What you return must match the listing below character for character, minus any pictures.

******

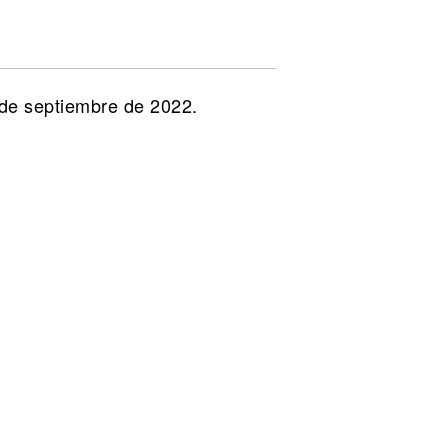
 de septiembre de 2022.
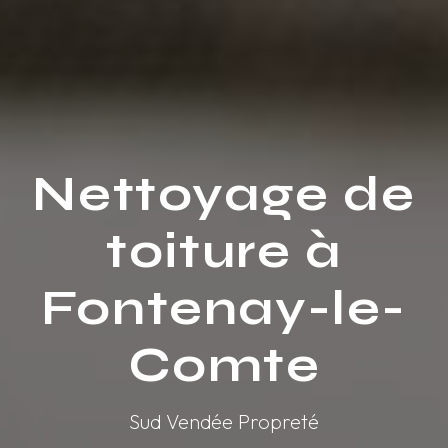
Nettoyage de
toiture à
Fontenay-le-
Comte
Sud Vendée Propreté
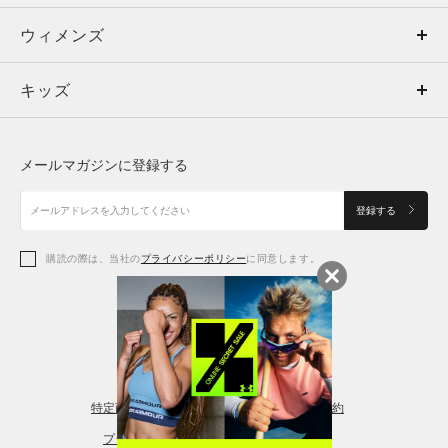
ウィメンズ
トップス
ウィメンズ
キッズ
トップス
ボトムス
キッズ
トップス
ボトムス
シューズ
シューズ
メールマガジンに登録する
ボトムス
シューズ
アクセサリー
アクセサリー
登録する
シューズ
アクセサリー
購読の際は、当社の
プライバシーポリシー
に同意します。
アクセサリー
スポーツブラ
レギンス＆タイツ
特定商取引法に基づく通販の表記
会員規約
プライバシーポリシー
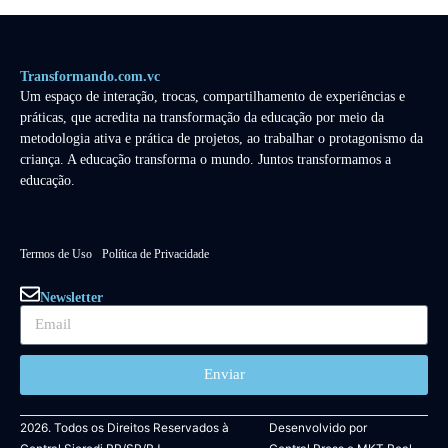
Transformando.com.vc
Um espaço de interação, trocas, compartilhamento de experiências e
práticas, que acredita na transformação da educação por meio da
metodologia ativa e prática de projetos, ao trabalhar o protagonismo da
criança. A educação transforma o mundo. Juntos transformamos a
educação.
Termos de Uso
Política de Privacidade
Newsletter
Enviar
2026. Todos os Direitos Reservados à
Desenvolvido por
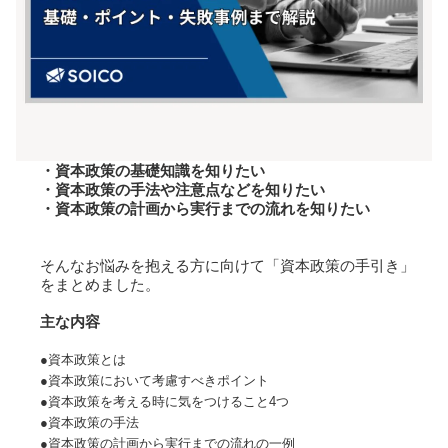
・資本政策の基礎知識を知りたい
・資本政策の手法や注意点などを知りたい
・資本政策の計画から実行までの流れを知りたい
そんなお悩みを抱える方に向けて「資本政策の手引き」
をまとめました。
主な内容
●資本政策とは
●資本政策において考慮すべきポイント
●資本政策を考える時に気をつけること4つ
●資本政策の手法
●資本政策の計画から実行までの流れの一例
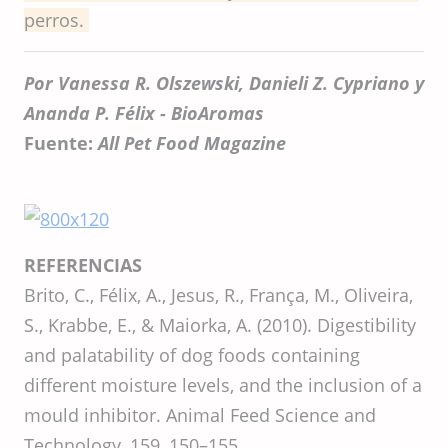
perros.
Por Vanessa R. Olszewski, Danieli Z. Cypriano y
Ananda P. Félix - BioAromas
Fuente:
All Pet Food Magazine
REFERENCIAS
Brito, C., Félix, A., Jesus, R., França, M., Oliveira,
S., Krabbe, E., & Maiorka, A. (2010). Digestibility
and palatability of dog foods containing
different moisture levels, and the inclusion of a
mould inhibitor. Animal Feed Science and
Technology, 159, 150–155.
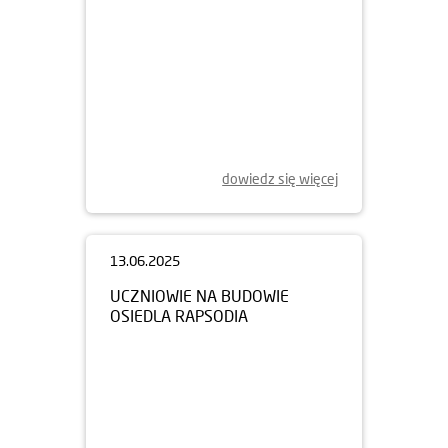
dowiedz się więcej
13.06.2025
UCZNIOWIE NA BUDOWIE
OSIEDLA RAPSODIA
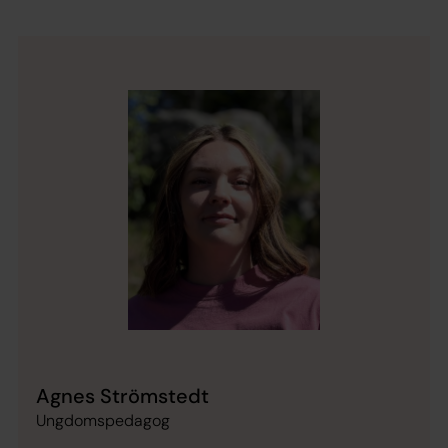
Agnes Strömstedt
Ungdomspedagog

******

Task answer:
 de septiembre de 2022.
Nettoyage de
toiture à
Fontenay-le-
Comte
Sud Vendée Propreté
ウィメンズ
トップス
ウィメンズ
キッズ
トップス
ボトムス
キッズ
トップス
ボトムス
シューズ
シューズ
メールマガジンに登録する
ボトムス
シューズ
アクセサリー
アクセサリー
登録する
シューズ
アクセサリー
購読の際は、当社の
プライバシーポリシー
に同意します。
アクセサリー
スポーツブラ
レギンス＆タイツ
特定商取引法に基づく通販の表記
会員規約
プライバシーポリシー
Transformando.com.vc
Um espaço de interação, trocas, compartilhamento de experiências e
práticas, que acredita na transformação da educação por meio da
metodologia ativa e prática de projetos, ao trabalhar o protagonismo da
criança. A educação transforma o mundo. Juntos transformamos a
educação.
Termos de Uso
Política de Privacidade
Newsletter
Enviar
2026. Todos os Direitos Reservados à
Desenvolvido por
・資本政策の基礎知識を知りたい
・資本政策の手法や注意点などを知りたい
・資本政策の計画から実行までの流れを知りたい
そんなお悩みを抱える方に向けて「資本政策の手引き」
をまとめました。
主な内容
●資本政策とは
●資本政策において考慮すべきポイント
●資本政策を考える時に気をつけること4つ
●資本政策の手法
●資本政策の計画から実行までの流れの一例
perros.
Por Vanessa R. Olszewski, Danieli Z. Cypriano y
Ananda P. Félix - BioAromas
Fuente:
All Pet Food Magazine
REFERENCIAS
Brito, C., Félix, A., Jesus, R., França, M., Oliveira,
S., Krabbe, E., & Maiorka, A. (2010). Digestibility
and palatability of dog foods containing
different moisture levels, and the inclusion of a
mould inhibitor. Animal Feed Science and
Technology, 159, 150–155.
dowiedz się więcej
13.06.2025
UCZNIOWIE NA BUDOWIE
OSIEDLA RAPSODIA
Agnes Strömstedt
Ungdomspedagog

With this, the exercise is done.